If users no longer wish to use a given COD claim, they can release the claim with the condor_cod_release command. If there is a COD job running on the claim, the job will first be shut down (as if condor_cod_deactivate was used), and then the claim itself is removed from the resource and the claim ID is destroyed. Further attempts to use the claim ID for any COD commands will fail.
The condor_cod_release command always prints out the state the COD claim was in when the request was received. This way, users can know what state a given COD application was in when the claim was destroyed.
Like most COD commands, condor_cod_release requires the claim ID to
be specified using -id. In addition, condor_cod_release supports
the -fast option (described above in the section about
condor_cod_deactivate). If there is a job running or suspended on
the claim when it is released with condor_cod_release -fast, the job
will be immediately killed. If -fast is not specified, the default
behavior is to use a graceful shutdown, sending whatever signal is
specified in the
KillSig attribute for the job (SIGTERM by default).
In some cases, a user will want to delegate a copy of their user credentials (in the form of an x509 proxy) to the machine where one of their COD jobs will run. For example, sites wishing to spawn the condor_starter using glexec will need a copy of this credential before the claim can be activated. Therefore, beginning with HTCondor version 6.9.2, COD users have access to a the command delegate_proxy. If users do not specifically require this proxy delegation, this command should not be used and the rest of this section can be skipped.
The delegate_proxy command optionally takes a -x509proxy argument to specify the path to the proxy file to use. Otherwise, it uses the same discovery logic that condor_submit uses to find the user’s currently active proxy.
Just like every other COD command (except request), this command requires a valid COD claim id (specified with -id) to indicate what COD claim you wish to delegate the credentials to.
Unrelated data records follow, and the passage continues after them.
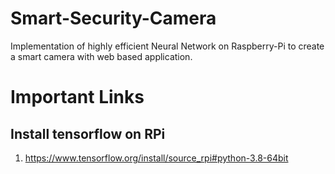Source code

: # Smart-Security-Camera
Implementation of highly efficient Neural Network on Raspberry-Pi to create a smart camera with web based application.

# Important Links
## Install tensorflow on RPi
1. https://www.tensorflow.org/install/source_rpi#python-3.8-64bit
This command can only be sent to idle COD claims, so it should be done before activate is run for the first time. However, once a proxy has been delegated, it can be reused by successive claim activations, so normally this step only has to happen once, not before every activate. If a proxy is going to expire, and a new one should be sent, this should only happen after the existing COD claim has been deactivated.
Limitations of COD Support in HTCondor¶
HTCondor’s support for COD has a few limitations:
Applications and data must be pre-staged at a given machine.
There is no way to define limits for how long a given COD claim can be active and how often it is run.
There is no accounting done for applications run under COD claims. Therefore, use of a lot of COD resources in a given HTCondor pool does not adversely affect user priority.
COD claims are not persistent on a given condor_startd daemon.
HTCondor does not provide a mechanism to parallelize a graphic application to take advantage of COD. The HTCondor Team is not in the business of developing applications, we only provide mechanisms to execute them.